● **What this task involves**:
Repeat the whole listing exactly.

● **Records provided**:
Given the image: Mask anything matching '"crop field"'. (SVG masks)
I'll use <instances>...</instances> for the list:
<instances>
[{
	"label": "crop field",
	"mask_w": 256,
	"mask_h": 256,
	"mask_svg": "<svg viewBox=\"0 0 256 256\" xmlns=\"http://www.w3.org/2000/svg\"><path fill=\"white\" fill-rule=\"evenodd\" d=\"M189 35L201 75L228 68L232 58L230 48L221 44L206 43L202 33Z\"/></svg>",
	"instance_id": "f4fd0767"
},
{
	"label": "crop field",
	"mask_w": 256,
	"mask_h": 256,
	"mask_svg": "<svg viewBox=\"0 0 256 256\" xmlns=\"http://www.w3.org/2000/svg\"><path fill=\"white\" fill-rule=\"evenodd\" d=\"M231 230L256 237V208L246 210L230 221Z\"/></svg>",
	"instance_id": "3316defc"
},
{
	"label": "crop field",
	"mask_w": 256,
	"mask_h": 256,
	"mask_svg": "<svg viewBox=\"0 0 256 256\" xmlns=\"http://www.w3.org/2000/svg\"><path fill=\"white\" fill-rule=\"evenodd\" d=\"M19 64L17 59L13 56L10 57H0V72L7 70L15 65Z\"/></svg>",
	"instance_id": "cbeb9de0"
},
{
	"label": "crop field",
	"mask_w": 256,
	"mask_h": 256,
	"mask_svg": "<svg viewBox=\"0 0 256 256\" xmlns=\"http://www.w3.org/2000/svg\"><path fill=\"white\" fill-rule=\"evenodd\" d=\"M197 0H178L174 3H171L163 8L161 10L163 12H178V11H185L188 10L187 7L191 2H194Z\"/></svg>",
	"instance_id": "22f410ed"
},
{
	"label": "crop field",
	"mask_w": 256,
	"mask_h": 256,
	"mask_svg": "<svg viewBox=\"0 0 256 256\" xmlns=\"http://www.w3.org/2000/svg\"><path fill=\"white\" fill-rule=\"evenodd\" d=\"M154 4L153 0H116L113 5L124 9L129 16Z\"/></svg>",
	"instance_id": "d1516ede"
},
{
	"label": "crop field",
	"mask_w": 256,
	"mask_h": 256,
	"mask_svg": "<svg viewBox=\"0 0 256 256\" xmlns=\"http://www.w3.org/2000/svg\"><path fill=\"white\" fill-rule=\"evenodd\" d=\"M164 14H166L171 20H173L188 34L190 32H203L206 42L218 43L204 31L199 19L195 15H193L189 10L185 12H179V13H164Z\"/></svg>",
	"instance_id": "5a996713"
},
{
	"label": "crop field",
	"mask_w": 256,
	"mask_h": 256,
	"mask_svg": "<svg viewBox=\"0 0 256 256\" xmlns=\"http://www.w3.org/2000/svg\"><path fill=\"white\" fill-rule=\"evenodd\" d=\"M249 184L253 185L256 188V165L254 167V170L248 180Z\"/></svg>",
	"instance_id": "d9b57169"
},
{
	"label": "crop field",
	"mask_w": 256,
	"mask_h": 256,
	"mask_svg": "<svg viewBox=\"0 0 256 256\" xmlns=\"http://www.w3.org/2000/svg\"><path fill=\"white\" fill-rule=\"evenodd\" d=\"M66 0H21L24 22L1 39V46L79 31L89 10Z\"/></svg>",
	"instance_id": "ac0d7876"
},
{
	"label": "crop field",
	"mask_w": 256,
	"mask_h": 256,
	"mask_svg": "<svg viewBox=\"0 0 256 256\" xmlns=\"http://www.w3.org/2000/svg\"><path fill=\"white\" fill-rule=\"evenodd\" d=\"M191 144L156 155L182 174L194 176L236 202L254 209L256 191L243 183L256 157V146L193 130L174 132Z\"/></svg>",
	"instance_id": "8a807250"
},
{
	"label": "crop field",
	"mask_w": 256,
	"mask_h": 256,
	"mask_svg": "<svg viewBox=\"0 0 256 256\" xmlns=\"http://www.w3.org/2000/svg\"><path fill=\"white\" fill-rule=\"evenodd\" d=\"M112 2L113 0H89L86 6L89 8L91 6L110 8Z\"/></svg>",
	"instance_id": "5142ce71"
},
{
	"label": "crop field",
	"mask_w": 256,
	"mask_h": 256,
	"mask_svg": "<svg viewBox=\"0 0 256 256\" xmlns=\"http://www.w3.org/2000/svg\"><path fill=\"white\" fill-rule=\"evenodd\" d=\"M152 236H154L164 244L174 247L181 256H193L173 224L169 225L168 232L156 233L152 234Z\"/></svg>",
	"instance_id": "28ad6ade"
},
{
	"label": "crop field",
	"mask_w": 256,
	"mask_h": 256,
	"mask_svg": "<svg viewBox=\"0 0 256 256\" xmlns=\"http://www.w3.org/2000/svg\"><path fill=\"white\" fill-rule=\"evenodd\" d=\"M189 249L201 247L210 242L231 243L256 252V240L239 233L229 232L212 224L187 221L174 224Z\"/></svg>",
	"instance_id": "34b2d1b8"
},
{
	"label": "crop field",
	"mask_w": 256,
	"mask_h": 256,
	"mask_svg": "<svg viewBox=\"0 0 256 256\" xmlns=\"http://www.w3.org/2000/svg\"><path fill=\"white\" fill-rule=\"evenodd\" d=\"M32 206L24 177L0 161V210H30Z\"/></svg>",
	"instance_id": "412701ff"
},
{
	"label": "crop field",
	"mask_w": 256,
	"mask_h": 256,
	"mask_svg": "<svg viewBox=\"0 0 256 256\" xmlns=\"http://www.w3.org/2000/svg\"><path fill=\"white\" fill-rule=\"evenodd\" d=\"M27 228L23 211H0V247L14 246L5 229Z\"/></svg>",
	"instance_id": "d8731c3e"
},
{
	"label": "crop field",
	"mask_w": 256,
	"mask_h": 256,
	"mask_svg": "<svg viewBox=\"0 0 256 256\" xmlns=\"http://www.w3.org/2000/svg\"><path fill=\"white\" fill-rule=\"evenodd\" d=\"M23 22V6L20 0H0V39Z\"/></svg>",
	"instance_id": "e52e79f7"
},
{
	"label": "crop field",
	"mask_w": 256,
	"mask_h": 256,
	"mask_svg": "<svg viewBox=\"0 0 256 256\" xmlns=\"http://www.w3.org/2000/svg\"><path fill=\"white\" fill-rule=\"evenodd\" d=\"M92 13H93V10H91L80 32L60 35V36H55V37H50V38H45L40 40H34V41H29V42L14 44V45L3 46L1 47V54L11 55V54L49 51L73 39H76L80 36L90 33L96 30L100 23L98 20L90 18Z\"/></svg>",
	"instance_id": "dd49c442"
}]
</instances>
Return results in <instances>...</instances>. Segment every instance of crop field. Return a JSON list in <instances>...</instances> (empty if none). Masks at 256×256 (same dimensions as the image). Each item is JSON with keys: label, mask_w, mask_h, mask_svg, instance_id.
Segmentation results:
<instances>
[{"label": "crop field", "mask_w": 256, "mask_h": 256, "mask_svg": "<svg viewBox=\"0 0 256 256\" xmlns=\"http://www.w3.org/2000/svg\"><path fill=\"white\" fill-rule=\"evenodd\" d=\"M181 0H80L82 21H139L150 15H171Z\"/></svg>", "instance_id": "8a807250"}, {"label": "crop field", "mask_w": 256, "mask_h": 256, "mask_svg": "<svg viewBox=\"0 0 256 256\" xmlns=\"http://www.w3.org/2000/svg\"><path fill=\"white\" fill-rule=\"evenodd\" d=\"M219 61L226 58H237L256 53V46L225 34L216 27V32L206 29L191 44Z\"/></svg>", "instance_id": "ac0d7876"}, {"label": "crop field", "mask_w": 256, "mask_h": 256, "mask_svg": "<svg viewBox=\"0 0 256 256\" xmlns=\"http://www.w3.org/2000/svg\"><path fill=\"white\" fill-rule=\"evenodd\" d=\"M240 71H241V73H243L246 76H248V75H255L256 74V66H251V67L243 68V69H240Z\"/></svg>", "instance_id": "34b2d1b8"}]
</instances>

● **Written solution**:
Given the image: Mask anything matching '"crop field"'. (SVG masks)
I'll use <instances>...</instances> for the list:
<instances>
[{
	"label": "crop field",
	"mask_w": 256,
	"mask_h": 256,
	"mask_svg": "<svg viewBox=\"0 0 256 256\" xmlns=\"http://www.w3.org/2000/svg\"><path fill=\"white\" fill-rule=\"evenodd\" d=\"M189 35L201 75L228 68L232 58L230 48L221 44L206 43L202 33Z\"/></svg>",
	"instance_id": "f4fd0767"
},
{
	"label": "crop field",
	"mask_w": 256,
	"mask_h": 256,
	"mask_svg": "<svg viewBox=\"0 0 256 256\" xmlns=\"http://www.w3.org/2000/svg\"><path fill=\"white\" fill-rule=\"evenodd\" d=\"M231 230L256 237V208L246 210L230 221Z\"/></svg>",
	"instance_id": "3316defc"
},
{
	"label": "crop field",
	"mask_w": 256,
	"mask_h": 256,
	"mask_svg": "<svg viewBox=\"0 0 256 256\" xmlns=\"http://www.w3.org/2000/svg\"><path fill=\"white\" fill-rule=\"evenodd\" d=\"M19 64L17 59L13 56L10 57H0V72L7 70L15 65Z\"/></svg>",
	"instance_id": "cbeb9de0"
},
{
	"label": "crop field",
	"mask_w": 256,
	"mask_h": 256,
	"mask_svg": "<svg viewBox=\"0 0 256 256\" xmlns=\"http://www.w3.org/2000/svg\"><path fill=\"white\" fill-rule=\"evenodd\" d=\"M197 0H178L174 3H171L163 8L161 10L163 12H178V11H185L188 10L187 7L191 2H194Z\"/></svg>",
	"instance_id": "22f410ed"
},
{
	"label": "crop field",
	"mask_w": 256,
	"mask_h": 256,
	"mask_svg": "<svg viewBox=\"0 0 256 256\" xmlns=\"http://www.w3.org/2000/svg\"><path fill=\"white\" fill-rule=\"evenodd\" d=\"M154 4L153 0H116L113 5L124 9L129 16Z\"/></svg>",
	"instance_id": "d1516ede"
},
{
	"label": "crop field",
	"mask_w": 256,
	"mask_h": 256,
	"mask_svg": "<svg viewBox=\"0 0 256 256\" xmlns=\"http://www.w3.org/2000/svg\"><path fill=\"white\" fill-rule=\"evenodd\" d=\"M164 14H166L171 20H173L188 34L190 32H203L206 42L218 43L204 31L199 19L195 15H193L189 10L185 12H179V13H164Z\"/></svg>",
	"instance_id": "5a996713"
},
{
	"label": "crop field",
	"mask_w": 256,
	"mask_h": 256,
	"mask_svg": "<svg viewBox=\"0 0 256 256\" xmlns=\"http://www.w3.org/2000/svg\"><path fill=\"white\" fill-rule=\"evenodd\" d=\"M249 184L253 185L256 188V165L254 167V170L248 180Z\"/></svg>",
	"instance_id": "d9b57169"
},
{
	"label": "crop field",
	"mask_w": 256,
	"mask_h": 256,
	"mask_svg": "<svg viewBox=\"0 0 256 256\" xmlns=\"http://www.w3.org/2000/svg\"><path fill=\"white\" fill-rule=\"evenodd\" d=\"M66 0H21L24 22L1 39V46L79 31L89 10Z\"/></svg>",
	"instance_id": "ac0d7876"
},
{
	"label": "crop field",
	"mask_w": 256,
	"mask_h": 256,
	"mask_svg": "<svg viewBox=\"0 0 256 256\" xmlns=\"http://www.w3.org/2000/svg\"><path fill=\"white\" fill-rule=\"evenodd\" d=\"M191 144L156 155L182 174L194 176L236 202L254 209L256 191L243 183L256 157V146L193 130L174 132Z\"/></svg>",
	"instance_id": "8a807250"
},
{
	"label": "crop field",
	"mask_w": 256,
	"mask_h": 256,
	"mask_svg": "<svg viewBox=\"0 0 256 256\" xmlns=\"http://www.w3.org/2000/svg\"><path fill=\"white\" fill-rule=\"evenodd\" d=\"M112 2L113 0H89L86 6L89 8L91 6L110 8Z\"/></svg>",
	"instance_id": "5142ce71"
},
{
	"label": "crop field",
	"mask_w": 256,
	"mask_h": 256,
	"mask_svg": "<svg viewBox=\"0 0 256 256\" xmlns=\"http://www.w3.org/2000/svg\"><path fill=\"white\" fill-rule=\"evenodd\" d=\"M152 236H154L164 244L174 247L181 256H193L173 224L169 225L168 232L156 233L152 234Z\"/></svg>",
	"instance_id": "28ad6ade"
},
{
	"label": "crop field",
	"mask_w": 256,
	"mask_h": 256,
	"mask_svg": "<svg viewBox=\"0 0 256 256\" xmlns=\"http://www.w3.org/2000/svg\"><path fill=\"white\" fill-rule=\"evenodd\" d=\"M189 249L201 247L210 242L231 243L256 252V240L239 233L229 232L212 224L187 221L174 224Z\"/></svg>",
	"instance_id": "34b2d1b8"
},
{
	"label": "crop field",
	"mask_w": 256,
	"mask_h": 256,
	"mask_svg": "<svg viewBox=\"0 0 256 256\" xmlns=\"http://www.w3.org/2000/svg\"><path fill=\"white\" fill-rule=\"evenodd\" d=\"M32 206L24 177L0 161V210H30Z\"/></svg>",
	"instance_id": "412701ff"
},
{
	"label": "crop field",
	"mask_w": 256,
	"mask_h": 256,
	"mask_svg": "<svg viewBox=\"0 0 256 256\" xmlns=\"http://www.w3.org/2000/svg\"><path fill=\"white\" fill-rule=\"evenodd\" d=\"M27 228L23 211H0V247L14 246L5 229Z\"/></svg>",
	"instance_id": "d8731c3e"
},
{
	"label": "crop field",
	"mask_w": 256,
	"mask_h": 256,
	"mask_svg": "<svg viewBox=\"0 0 256 256\" xmlns=\"http://www.w3.org/2000/svg\"><path fill=\"white\" fill-rule=\"evenodd\" d=\"M23 22V6L20 0H0V39Z\"/></svg>",
	"instance_id": "e52e79f7"
},
{
	"label": "crop field",
	"mask_w": 256,
	"mask_h": 256,
	"mask_svg": "<svg viewBox=\"0 0 256 256\" xmlns=\"http://www.w3.org/2000/svg\"><path fill=\"white\" fill-rule=\"evenodd\" d=\"M92 13H93V10H91L80 32L60 35V36H55V37H50V38H45L40 40H34V41H29V42L14 44V45L3 46L1 47V54L11 55V54L49 51L73 39H76L80 36L90 33L96 30L100 23L98 20L90 18Z\"/></svg>",
	"instance_id": "dd49c442"
}]
</instances>
Return results in <instances>...</instances>. Segment every instance of crop field. Return a JSON list in <instances>...</instances> (empty if none). Masks at 256×256 (same dimensions as the image). Each item is JSON with keys: label, mask_w, mask_h, mask_svg, instance_id.
Segmentation results:
<instances>
[{"label": "crop field", "mask_w": 256, "mask_h": 256, "mask_svg": "<svg viewBox=\"0 0 256 256\" xmlns=\"http://www.w3.org/2000/svg\"><path fill=\"white\" fill-rule=\"evenodd\" d=\"M181 0H80L82 21H139L150 15H171Z\"/></svg>", "instance_id": "8a807250"}, {"label": "crop field", "mask_w": 256, "mask_h": 256, "mask_svg": "<svg viewBox=\"0 0 256 256\" xmlns=\"http://www.w3.org/2000/svg\"><path fill=\"white\" fill-rule=\"evenodd\" d=\"M219 61L226 58H237L256 53V46L225 34L216 27V32L206 29L191 44Z\"/></svg>", "instance_id": "ac0d7876"}, {"label": "crop field", "mask_w": 256, "mask_h": 256, "mask_svg": "<svg viewBox=\"0 0 256 256\" xmlns=\"http://www.w3.org/2000/svg\"><path fill=\"white\" fill-rule=\"evenodd\" d=\"M240 71H241V73H243L246 76H248V75H255L256 74V66H251V67L243 68V69H240Z\"/></svg>", "instance_id": "34b2d1b8"}]
</instances>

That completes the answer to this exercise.